The dissent stated that LINA had complied with ERISA regulations by repeatedly asking Melech to submit any medical documentation that supported her appeal, and by giving her additional time to do so. The dissent also highlighted the essential contradiction in the majority opinion, which held both that LINA did not have to gather evidence, but that the administrative record was incomplete unless LINA gathered more evidence:

While the majority’s opinion explicitly says “neither ERISA nor the Policy required LINA to ferret out evidence in Melech’s or the SSA’s possession,” I think that will be the perceived message of the majority opinion. I am concerned that the majority opinion promotes uncertainty in the already confusing law which surrounds ERISA disability cases.
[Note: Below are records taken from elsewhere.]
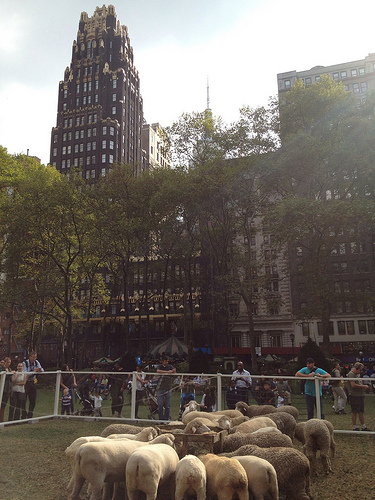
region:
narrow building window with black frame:
[300, 320, 310, 335]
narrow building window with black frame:
[316, 321, 324, 337]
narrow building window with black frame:
[326, 320, 335, 334]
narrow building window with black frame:
[336, 319, 345, 335]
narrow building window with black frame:
[346, 319, 355, 334]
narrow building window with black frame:
[357, 319, 365, 334]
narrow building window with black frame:
[368, 320, 374, 332]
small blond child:
[61, 387, 72, 413]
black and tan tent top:
[146, 332, 187, 355]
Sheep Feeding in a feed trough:
[53, 388, 339, 493]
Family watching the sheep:
[0, 349, 49, 418]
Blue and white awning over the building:
[149, 331, 194, 362]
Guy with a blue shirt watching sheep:
[289, 348, 330, 413]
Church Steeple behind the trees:
[177, 69, 238, 162]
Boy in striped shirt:
[55, 384, 74, 417]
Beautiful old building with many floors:
[32, 3, 165, 177]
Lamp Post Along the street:
[283, 328, 299, 362]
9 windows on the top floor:
[275, 66, 373, 91]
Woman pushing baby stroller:
[134, 359, 168, 420]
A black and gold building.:
[42, 5, 142, 175]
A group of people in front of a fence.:
[3, 339, 373, 428]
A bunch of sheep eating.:
[57, 400, 337, 498]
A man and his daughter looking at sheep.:
[225, 361, 250, 407]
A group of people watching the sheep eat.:
[2, 348, 327, 499]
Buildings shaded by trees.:
[12, 68, 374, 343]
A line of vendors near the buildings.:
[81, 326, 374, 399]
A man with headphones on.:
[346, 360, 367, 431]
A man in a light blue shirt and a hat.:
[295, 358, 330, 419]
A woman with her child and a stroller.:
[60, 362, 92, 414]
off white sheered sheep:
[124, 442, 177, 498]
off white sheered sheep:
[77, 436, 173, 497]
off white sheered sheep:
[174, 451, 207, 499]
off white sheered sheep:
[197, 452, 245, 497]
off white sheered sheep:
[230, 455, 276, 496]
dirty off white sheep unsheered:
[215, 446, 309, 495]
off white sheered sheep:
[215, 432, 289, 449]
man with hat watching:
[295, 355, 328, 425]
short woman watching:
[10, 361, 26, 421]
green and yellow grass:
[0, 386, 371, 496]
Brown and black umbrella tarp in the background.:
[149, 334, 194, 357]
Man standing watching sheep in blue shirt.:
[292, 358, 341, 415]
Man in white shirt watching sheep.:
[228, 356, 259, 415]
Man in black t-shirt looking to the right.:
[157, 347, 176, 409]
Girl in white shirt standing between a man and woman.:
[11, 360, 29, 420]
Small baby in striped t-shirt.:
[57, 388, 75, 416]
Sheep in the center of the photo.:
[51, 372, 349, 496]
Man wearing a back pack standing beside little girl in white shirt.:
[23, 346, 52, 418]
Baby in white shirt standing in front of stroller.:
[84, 386, 110, 422]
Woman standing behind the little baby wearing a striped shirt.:
[61, 358, 89, 412]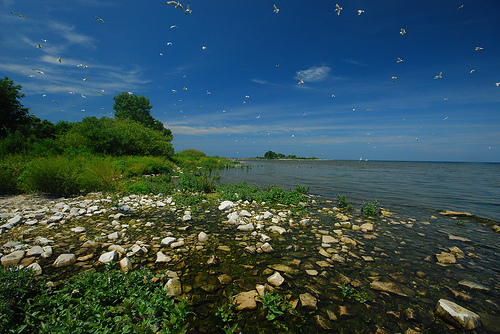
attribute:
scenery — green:
[8, 88, 355, 332]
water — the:
[212, 153, 499, 330]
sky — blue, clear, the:
[5, 3, 495, 167]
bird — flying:
[332, 3, 344, 15]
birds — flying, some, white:
[331, 3, 444, 86]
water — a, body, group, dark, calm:
[0, 159, 499, 333]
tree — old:
[112, 91, 173, 134]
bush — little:
[22, 154, 98, 198]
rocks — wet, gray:
[1, 195, 498, 333]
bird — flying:
[272, 3, 280, 13]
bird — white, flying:
[357, 8, 365, 15]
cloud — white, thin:
[292, 60, 331, 86]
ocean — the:
[239, 161, 499, 217]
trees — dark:
[0, 76, 174, 155]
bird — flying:
[400, 28, 407, 35]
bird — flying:
[396, 57, 403, 65]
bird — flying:
[433, 70, 443, 80]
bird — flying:
[473, 46, 483, 53]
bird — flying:
[389, 75, 399, 84]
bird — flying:
[167, 0, 189, 15]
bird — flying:
[96, 15, 106, 25]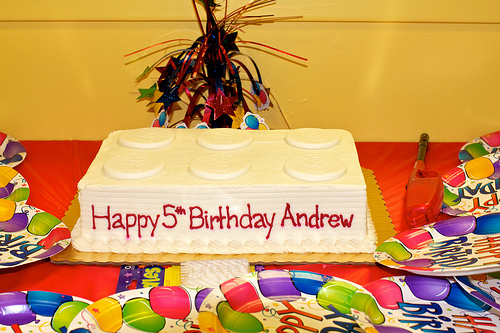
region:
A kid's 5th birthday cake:
[55, 112, 396, 274]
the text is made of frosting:
[85, 193, 369, 257]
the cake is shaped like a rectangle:
[70, 117, 379, 262]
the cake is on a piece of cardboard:
[40, 118, 407, 275]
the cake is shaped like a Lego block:
[45, 111, 421, 278]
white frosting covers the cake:
[61, 120, 406, 270]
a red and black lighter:
[399, 120, 456, 235]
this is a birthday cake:
[51, 103, 436, 269]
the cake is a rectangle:
[61, 115, 382, 260]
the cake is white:
[77, 90, 394, 265]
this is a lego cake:
[47, 81, 379, 261]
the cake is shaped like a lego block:
[47, 98, 387, 283]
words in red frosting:
[79, 189, 366, 249]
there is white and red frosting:
[83, 188, 364, 258]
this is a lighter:
[382, 114, 459, 236]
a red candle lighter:
[373, 106, 452, 238]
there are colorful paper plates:
[3, 103, 497, 328]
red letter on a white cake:
[335, 208, 357, 228]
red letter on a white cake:
[327, 212, 340, 230]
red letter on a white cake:
[316, 208, 331, 230]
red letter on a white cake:
[305, 202, 327, 229]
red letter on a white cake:
[294, 210, 311, 227]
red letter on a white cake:
[277, 198, 299, 230]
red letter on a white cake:
[261, 207, 278, 242]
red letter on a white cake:
[249, 208, 269, 230]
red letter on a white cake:
[237, 200, 254, 234]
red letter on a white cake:
[220, 202, 242, 230]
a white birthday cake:
[68, 113, 385, 259]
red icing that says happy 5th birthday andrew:
[87, 187, 366, 233]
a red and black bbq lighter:
[398, 112, 446, 237]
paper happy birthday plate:
[194, 249, 384, 331]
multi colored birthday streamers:
[129, 0, 297, 145]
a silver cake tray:
[52, 138, 405, 273]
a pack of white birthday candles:
[115, 254, 274, 288]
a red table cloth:
[4, 116, 465, 302]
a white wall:
[1, 19, 491, 138]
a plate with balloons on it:
[1, 193, 76, 274]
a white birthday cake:
[58, 114, 405, 274]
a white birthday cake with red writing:
[70, 121, 395, 260]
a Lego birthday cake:
[72, 122, 389, 259]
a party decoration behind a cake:
[122, 1, 317, 125]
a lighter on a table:
[403, 125, 445, 236]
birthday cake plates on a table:
[426, 125, 499, 330]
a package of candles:
[116, 254, 265, 290]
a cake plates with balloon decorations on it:
[204, 264, 387, 332]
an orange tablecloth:
[31, 138, 70, 205]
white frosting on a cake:
[111, 127, 323, 178]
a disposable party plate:
[201, 266, 360, 331]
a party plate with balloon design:
[71, 280, 211, 332]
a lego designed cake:
[58, 119, 370, 264]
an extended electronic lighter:
[401, 127, 454, 234]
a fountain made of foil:
[114, 3, 333, 137]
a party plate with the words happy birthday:
[376, 216, 498, 278]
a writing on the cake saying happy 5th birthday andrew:
[59, 188, 372, 263]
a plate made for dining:
[368, 211, 497, 286]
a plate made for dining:
[438, 151, 497, 224]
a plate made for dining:
[458, 132, 498, 160]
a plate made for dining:
[363, 268, 498, 331]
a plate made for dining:
[196, 277, 371, 332]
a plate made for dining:
[3, 161, 33, 211]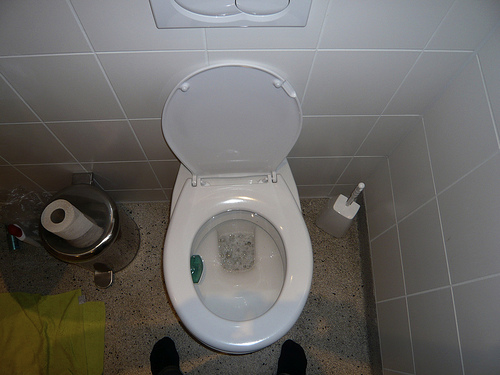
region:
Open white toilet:
[157, 63, 317, 358]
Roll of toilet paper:
[39, 198, 91, 240]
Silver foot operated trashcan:
[37, 167, 141, 290]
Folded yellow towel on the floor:
[0, 286, 110, 372]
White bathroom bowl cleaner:
[316, 180, 366, 240]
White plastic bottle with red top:
[7, 219, 42, 251]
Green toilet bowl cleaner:
[188, 248, 205, 286]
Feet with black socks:
[148, 332, 310, 374]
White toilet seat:
[160, 173, 315, 352]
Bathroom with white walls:
[0, 0, 498, 374]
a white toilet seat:
[47, 56, 461, 353]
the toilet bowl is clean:
[161, 181, 312, 329]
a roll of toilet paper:
[34, 186, 90, 246]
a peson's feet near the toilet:
[127, 320, 310, 373]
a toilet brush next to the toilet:
[293, 167, 403, 262]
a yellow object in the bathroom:
[7, 282, 122, 374]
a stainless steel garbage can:
[42, 181, 157, 299]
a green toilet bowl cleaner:
[187, 254, 207, 284]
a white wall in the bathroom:
[367, 109, 495, 374]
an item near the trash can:
[2, 199, 45, 268]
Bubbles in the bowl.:
[205, 215, 262, 282]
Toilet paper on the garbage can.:
[41, 200, 92, 249]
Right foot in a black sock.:
[142, 333, 187, 373]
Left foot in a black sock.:
[270, 331, 328, 373]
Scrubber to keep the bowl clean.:
[320, 162, 377, 242]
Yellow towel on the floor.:
[17, 284, 108, 360]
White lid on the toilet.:
[164, 57, 313, 190]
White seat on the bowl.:
[161, 170, 316, 360]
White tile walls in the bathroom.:
[367, 98, 472, 337]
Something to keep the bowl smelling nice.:
[186, 245, 206, 287]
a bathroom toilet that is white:
[123, 108, 425, 374]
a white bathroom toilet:
[126, 150, 350, 373]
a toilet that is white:
[104, 87, 371, 374]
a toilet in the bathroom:
[160, 140, 300, 351]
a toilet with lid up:
[107, 58, 289, 373]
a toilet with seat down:
[133, 100, 325, 373]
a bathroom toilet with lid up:
[171, 81, 371, 354]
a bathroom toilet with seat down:
[125, 71, 308, 374]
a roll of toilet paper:
[53, 177, 107, 258]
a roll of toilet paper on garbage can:
[47, 164, 102, 250]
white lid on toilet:
[119, 45, 297, 202]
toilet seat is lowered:
[170, 201, 296, 305]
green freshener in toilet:
[170, 246, 199, 283]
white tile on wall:
[369, 191, 485, 308]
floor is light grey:
[319, 266, 352, 349]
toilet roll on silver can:
[45, 205, 116, 265]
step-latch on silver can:
[75, 265, 110, 291]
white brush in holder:
[316, 181, 353, 237]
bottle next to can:
[5, 199, 44, 255]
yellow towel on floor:
[0, 298, 103, 363]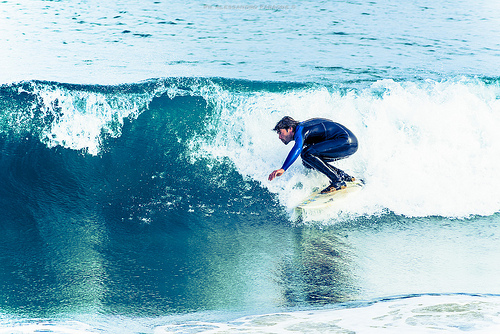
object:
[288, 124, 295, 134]
ear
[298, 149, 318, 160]
knees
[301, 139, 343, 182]
leg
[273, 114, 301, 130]
hair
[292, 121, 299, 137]
collar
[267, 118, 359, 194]
body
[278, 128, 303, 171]
arm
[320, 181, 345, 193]
foot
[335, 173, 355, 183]
foot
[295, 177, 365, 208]
surfboard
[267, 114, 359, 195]
person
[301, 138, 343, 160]
thigh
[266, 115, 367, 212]
surfing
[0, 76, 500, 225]
wave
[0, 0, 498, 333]
ocean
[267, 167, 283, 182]
hand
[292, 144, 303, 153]
elbow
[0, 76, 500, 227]
crest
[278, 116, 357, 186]
suit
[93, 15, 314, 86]
body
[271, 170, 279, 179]
finger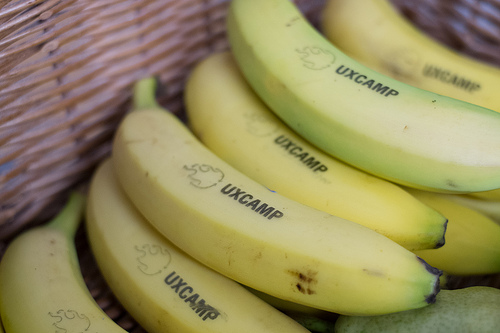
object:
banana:
[114, 76, 442, 313]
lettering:
[218, 183, 285, 221]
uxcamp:
[331, 63, 397, 103]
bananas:
[183, 55, 444, 252]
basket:
[0, 0, 232, 239]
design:
[295, 46, 339, 72]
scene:
[0, 0, 497, 333]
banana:
[229, 0, 499, 192]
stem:
[128, 74, 163, 109]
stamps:
[273, 134, 330, 174]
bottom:
[436, 217, 450, 251]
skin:
[204, 240, 275, 257]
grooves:
[53, 18, 139, 44]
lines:
[38, 31, 169, 63]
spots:
[294, 284, 316, 297]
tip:
[435, 277, 449, 302]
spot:
[427, 97, 442, 105]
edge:
[288, 1, 500, 115]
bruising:
[286, 262, 321, 296]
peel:
[350, 118, 474, 160]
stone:
[332, 286, 498, 332]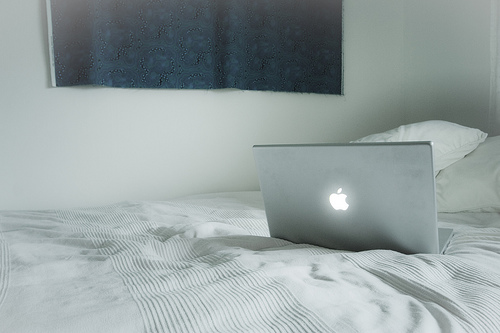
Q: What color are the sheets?
A: White.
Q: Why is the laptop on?
A: It was being used.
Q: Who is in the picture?
A: No one.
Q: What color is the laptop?
A: Silver.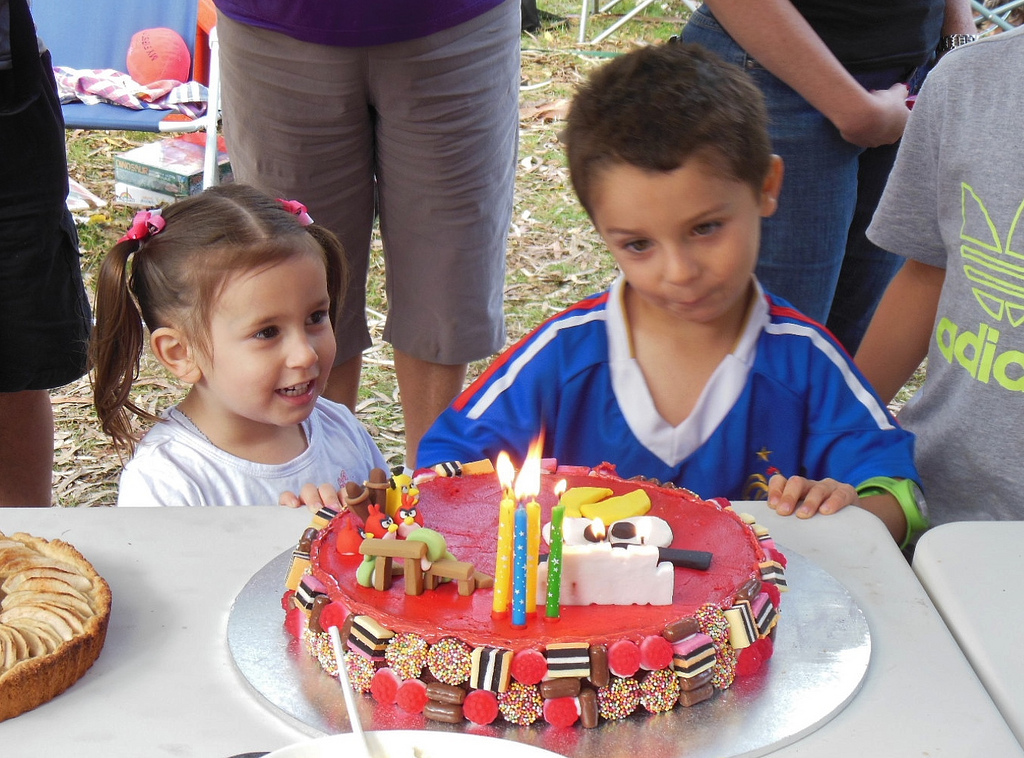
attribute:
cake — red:
[284, 438, 784, 730]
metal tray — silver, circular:
[224, 529, 869, 755]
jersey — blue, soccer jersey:
[415, 270, 916, 485]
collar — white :
[594, 275, 772, 465]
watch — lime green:
[853, 465, 931, 529]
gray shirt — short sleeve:
[842, 25, 1021, 523]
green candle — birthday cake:
[546, 506, 573, 615]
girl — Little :
[88, 182, 406, 503]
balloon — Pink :
[127, 27, 208, 89]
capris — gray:
[212, 1, 525, 385]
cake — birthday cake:
[368, 422, 774, 699]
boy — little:
[412, 36, 937, 552]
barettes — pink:
[115, 186, 334, 253]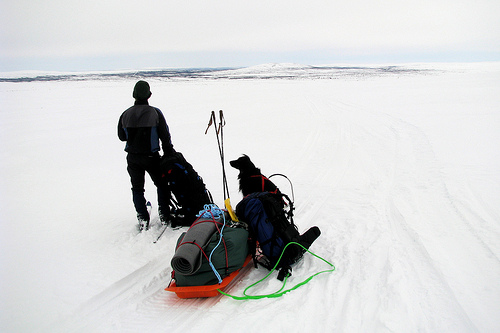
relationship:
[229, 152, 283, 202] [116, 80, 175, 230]
dog near man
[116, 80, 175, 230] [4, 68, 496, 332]
man on field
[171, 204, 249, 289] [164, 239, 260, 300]
backpack over sled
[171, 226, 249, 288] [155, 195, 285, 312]
bags on sled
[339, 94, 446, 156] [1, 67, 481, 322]
snow covering ground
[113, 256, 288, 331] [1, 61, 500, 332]
tracks in snow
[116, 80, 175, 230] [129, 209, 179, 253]
man on skis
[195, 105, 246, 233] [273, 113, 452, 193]
poles stuck in snow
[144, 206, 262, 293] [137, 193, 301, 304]
bags on sled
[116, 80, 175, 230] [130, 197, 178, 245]
man on skis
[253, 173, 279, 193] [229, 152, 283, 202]
strap on dog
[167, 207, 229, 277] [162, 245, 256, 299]
sleeping bag on sled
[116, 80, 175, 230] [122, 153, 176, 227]
man wearing pants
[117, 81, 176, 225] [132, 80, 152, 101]
man wearing hat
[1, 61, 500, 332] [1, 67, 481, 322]
snow on ground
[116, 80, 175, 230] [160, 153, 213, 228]
man holds backpack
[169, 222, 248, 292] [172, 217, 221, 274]
backpack with a mat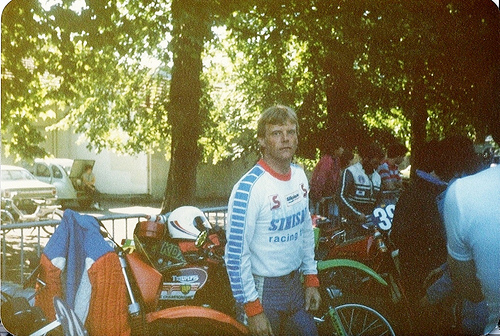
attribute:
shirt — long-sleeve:
[227, 161, 321, 316]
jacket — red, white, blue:
[38, 211, 128, 335]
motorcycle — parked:
[5, 208, 224, 336]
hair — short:
[256, 105, 299, 136]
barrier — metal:
[1, 199, 345, 307]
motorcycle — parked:
[136, 211, 231, 262]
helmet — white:
[167, 205, 214, 241]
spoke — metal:
[348, 310, 354, 336]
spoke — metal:
[361, 312, 368, 334]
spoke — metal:
[366, 323, 385, 335]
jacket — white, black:
[340, 165, 382, 234]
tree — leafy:
[156, 0, 234, 212]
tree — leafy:
[300, 0, 359, 163]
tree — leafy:
[403, 0, 437, 159]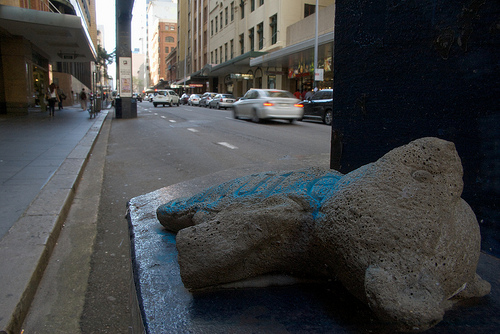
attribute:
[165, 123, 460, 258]
bear — teddy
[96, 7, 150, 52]
sky — clear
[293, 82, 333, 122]
car — parked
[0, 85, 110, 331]
sidewalk — next to, curb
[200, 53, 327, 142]
car — white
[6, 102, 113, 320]
curb — street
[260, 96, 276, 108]
light — red, tail, car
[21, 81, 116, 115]
people — background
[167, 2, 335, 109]
building — brown, background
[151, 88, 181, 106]
vehicle — white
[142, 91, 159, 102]
vehicle — white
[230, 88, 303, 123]
vehicle — white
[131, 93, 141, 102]
vehicle — white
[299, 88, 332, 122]
vehicle — white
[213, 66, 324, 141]
car — car's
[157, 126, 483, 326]
bear — dirty, teddy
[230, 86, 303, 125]
car — white, background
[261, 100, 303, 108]
taillights — car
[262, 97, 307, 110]
taillights — red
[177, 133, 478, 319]
object — stone, foreground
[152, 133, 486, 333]
object — stone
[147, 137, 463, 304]
bear — teddy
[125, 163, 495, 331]
platform — blue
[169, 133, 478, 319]
bear — teddy, dirty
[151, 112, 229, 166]
street — city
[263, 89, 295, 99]
window — back, car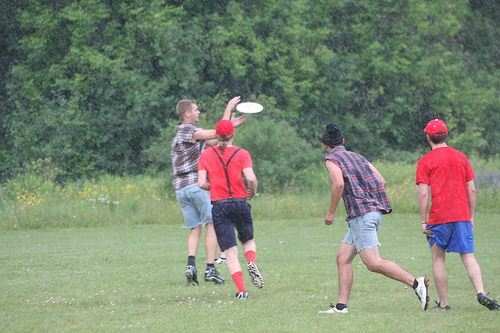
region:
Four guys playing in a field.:
[162, 92, 497, 329]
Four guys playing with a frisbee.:
[172, 93, 497, 330]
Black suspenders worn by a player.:
[204, 145, 245, 196]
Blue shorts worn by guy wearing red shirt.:
[424, 216, 478, 253]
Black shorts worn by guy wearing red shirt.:
[213, 195, 254, 248]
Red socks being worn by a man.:
[230, 249, 259, 297]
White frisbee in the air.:
[235, 99, 265, 115]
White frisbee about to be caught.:
[235, 100, 266, 115]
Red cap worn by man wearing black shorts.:
[215, 120, 233, 137]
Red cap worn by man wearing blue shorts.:
[422, 117, 449, 137]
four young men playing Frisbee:
[171, 94, 485, 302]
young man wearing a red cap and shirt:
[412, 115, 499, 317]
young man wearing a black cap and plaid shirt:
[310, 126, 430, 316]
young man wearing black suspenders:
[195, 116, 268, 301]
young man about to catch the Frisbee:
[167, 95, 264, 291]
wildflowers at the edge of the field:
[0, 154, 174, 236]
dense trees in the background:
[12, 4, 499, 91]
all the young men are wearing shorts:
[166, 97, 499, 314]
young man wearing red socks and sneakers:
[193, 118, 265, 303]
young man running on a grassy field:
[315, 124, 429, 317]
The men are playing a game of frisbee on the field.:
[150, 60, 497, 316]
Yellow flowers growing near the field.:
[3, 172, 149, 208]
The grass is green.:
[3, 236, 158, 284]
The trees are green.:
[1, 0, 149, 166]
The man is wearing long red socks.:
[221, 242, 271, 302]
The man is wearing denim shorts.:
[340, 207, 390, 253]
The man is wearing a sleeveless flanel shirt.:
[323, 148, 398, 223]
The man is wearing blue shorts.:
[423, 220, 478, 256]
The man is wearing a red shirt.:
[197, 135, 253, 203]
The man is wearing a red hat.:
[420, 113, 451, 137]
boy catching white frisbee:
[157, 79, 302, 293]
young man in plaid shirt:
[308, 122, 430, 315]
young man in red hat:
[405, 112, 499, 314]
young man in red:
[192, 111, 271, 302]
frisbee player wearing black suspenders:
[189, 86, 279, 312]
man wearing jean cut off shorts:
[310, 112, 428, 332]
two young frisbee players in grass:
[150, 89, 294, 311]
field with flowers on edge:
[8, 144, 144, 276]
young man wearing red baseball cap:
[401, 99, 496, 289]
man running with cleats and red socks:
[185, 88, 285, 305]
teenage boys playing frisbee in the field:
[170, 95, 497, 310]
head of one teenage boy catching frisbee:
[179, 101, 199, 124]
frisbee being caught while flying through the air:
[235, 99, 262, 114]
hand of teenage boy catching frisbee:
[226, 95, 238, 110]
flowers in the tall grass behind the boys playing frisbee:
[14, 187, 157, 204]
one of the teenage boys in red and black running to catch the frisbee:
[200, 120, 262, 295]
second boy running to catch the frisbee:
[316, 123, 413, 316]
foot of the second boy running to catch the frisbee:
[411, 275, 429, 310]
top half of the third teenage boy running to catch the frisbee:
[413, 118, 477, 225]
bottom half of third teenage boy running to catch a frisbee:
[431, 218, 498, 313]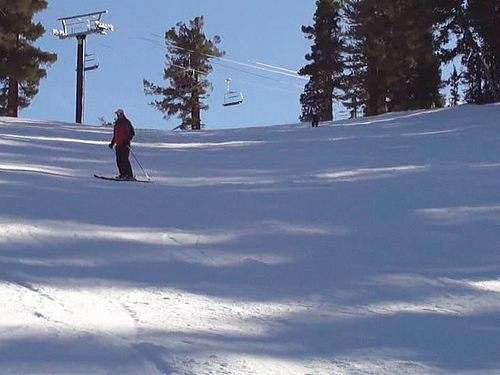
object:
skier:
[107, 108, 136, 180]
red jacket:
[108, 117, 136, 149]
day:
[0, 0, 499, 375]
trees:
[296, 0, 351, 125]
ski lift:
[80, 54, 102, 73]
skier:
[307, 98, 323, 127]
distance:
[273, 72, 498, 135]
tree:
[141, 15, 223, 130]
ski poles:
[125, 145, 152, 182]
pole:
[50, 10, 114, 124]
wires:
[144, 38, 308, 81]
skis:
[94, 175, 153, 184]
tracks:
[0, 223, 393, 375]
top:
[0, 104, 500, 137]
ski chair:
[221, 78, 244, 107]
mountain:
[225, 84, 500, 132]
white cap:
[115, 109, 124, 114]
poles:
[5, 11, 18, 120]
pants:
[114, 143, 134, 176]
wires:
[119, 28, 294, 72]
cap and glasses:
[114, 108, 124, 116]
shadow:
[0, 98, 500, 375]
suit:
[108, 108, 137, 179]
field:
[0, 103, 500, 375]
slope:
[0, 102, 500, 368]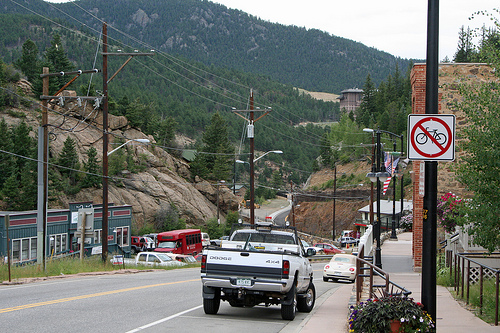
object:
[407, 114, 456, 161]
sign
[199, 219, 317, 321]
truck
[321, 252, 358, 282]
car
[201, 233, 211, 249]
van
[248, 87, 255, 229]
pole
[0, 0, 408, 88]
mountain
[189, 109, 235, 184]
tree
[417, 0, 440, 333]
pole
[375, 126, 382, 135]
light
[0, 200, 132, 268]
building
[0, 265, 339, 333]
road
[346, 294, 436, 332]
flowers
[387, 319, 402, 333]
pot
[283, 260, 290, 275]
tail light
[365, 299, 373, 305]
flower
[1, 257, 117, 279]
grass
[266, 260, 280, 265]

Indeed, it is not obvious how else one could interpret Melech.

Impact on Administration

So what is a claim administrator to do?  At the very least, Melech appears to require an administrator to specifically ask the claimant to submit the SSA file when it knows of an SSDI award. But must the administrator go further, and obtain the documentation directly from the SSA if the claimant does not submit it?

Perhaps even more troubling, the majority opinion in Melech contains several references to the notion that LINA could have (and perhaps should have) delayed its initial claim determination until the SSA proceedings had ended. For example:

When LINA initially denied Melech’s claim, it knew that her SSDI application was still pending. The clear inference from the timing of this initial denial is that LINA’s decision would have been the same, regardless of what the SSA decided or what information came out of the SSA investigation.

And:

In Melech’s case, LINA refused to wait for the SSA evidence, even though it could have relied on that same evidence to protect its SSDI deduction had it decided to pay Melech’s claim.

Obviously, ERISA regulations require administrators to make a determination in far less time than a typical SSDI claim. But Melech suggests that an administrator is rushing to judgment if it adheres to those timelines and makes its determination before the SSDI claim process is completed. Certainly, though, a practice of delaying claim determinations pending an SSDI determination would harm innumerable claimants, by delaying approval of otherwise meritorious claims. And, it would no doubt be seen as improper by other courts, who would accuse administrators of unfairly delaying a claim determination.

Perhaps Melech “only” held that an administrator can approve a claim before the SSDI process is completed, but cannot deny a claim until after the SSDI decision is final.

However Melech ends up being interpreted, it certainly will engender some head-scratching by administrators insuring participants who might sue in the Eleventh Circuit.